ISSN 1470-3947 (print) | ISSN 1479-6848 (online)

Endocrine Abstracts (2008) 16 P402

Effect of hyperprolactinemia in male patients consulting for sexual dysfunction

Corona Giovanni1, Edoardo Mannuci2, Alessandra Fisher1, Francesco Lotti1, Valdo Ricca3, Giancarlo Balercia4, Luisa Petrone1, Gianni Forti1 & Mario Maggi1


1Andrology Unit, University of Florence, Florence, Italy; 2Diabetes Section Geriatric Unit, University of Florence, Florence, Italy; 3Pychiatric Unit, University of Florence, Florence, Italy; 4Endocrinology Unit4, Polytechnic University of Marche, Ancona, Italy.


Objectives: The physiological role of prolactin in male sexual function has not been completely clarified. Aim of this study is the assessment of clinical features and of conditions associated with hyperprolactinemia in male patients consulting for sexual dysfunction.
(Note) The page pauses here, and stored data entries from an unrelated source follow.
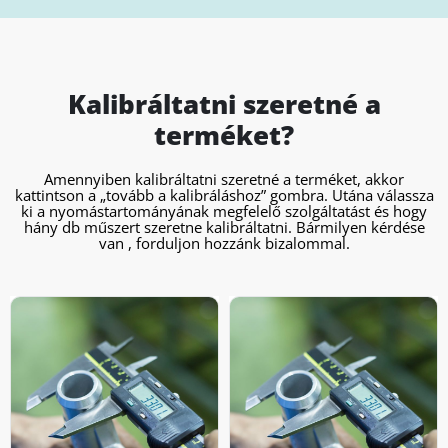
Kalibráltatni szeretné a
terméket?
Amennyiben kalibráltatni szeretné a terméket, akkor
kattintson a „tovább a kalibráláshoz” gombra. Utána válassza
ki a nyomástartományának megfelelő szolgáltatást és hogy
hány db műszert szeretne kalibráltatni. Bármilyen kérdése
van , forduljon hozzánk bizalommal.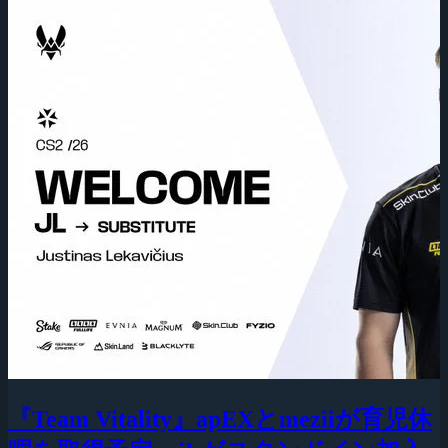
『Team Vitality』apEXとmeziiが育児休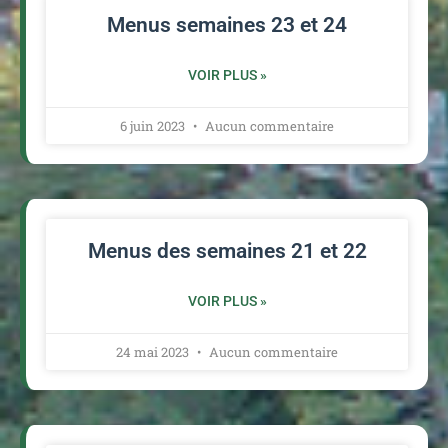
Menus semaines 23 et 24
VOIR PLUS »
6 juin 2023
Aucun commentaire
Menus des semaines 21 et 22
VOIR PLUS »
24 mai 2023
Aucun commentaire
Design and methods: A consecutive series of 2146 (mean age 52.2±12.8 years) male patients with sexual dysfunction was studied. Several hormonal and biochemical parameters were studied along with validated structured interviews (ANDROTEST and SIEDY). Mild hyperprolactinemia (MHPRL; PRL levels 420–735 mU/l or 20–35 ng/ml) and severe hyperprolactinemia (SHPRL, PRL levels >735 mU/l, 35 ng/ml) were considered.

Results: MHPRL and SHPRL were found in 69 (3.3%) and in 32 (1.5%) patients respectively. Mean age and the prevalence of gynecomastia were similar in the two groups and in subjects with normal prolactin values. MHPRL was not confirmed in almost one half of the patients, after repetitive venous sampling. Hyperprolactinemia was associated with the current use of antidepressants, antipsychotic drugs and benzamides. SHPRL was also associated with hypoactive sexual desire (HSD), elevated TSH, and hypogonadism. The association between HSD and SHPRL was confirmed after adjustment for testosterone, TSH levels and use of psychotropic drugs (HR=8.60 (3.85–19.23); P<0.0001). In a 6 -months follow up of patients with SHPRL testosterone levels and sexual desire were significantly improved by the treatment.

Conclusions: Our data indicate that SHPRL, but not MHPRL, is a relevant determinant of HSD. Gynecomastia does not help in recognising hyperprolactinemic subjects, while the use of psychotropic medications and HSD are possible markers of disease. In case of MHPRL, repetitive venous sampling is strongly encouraged.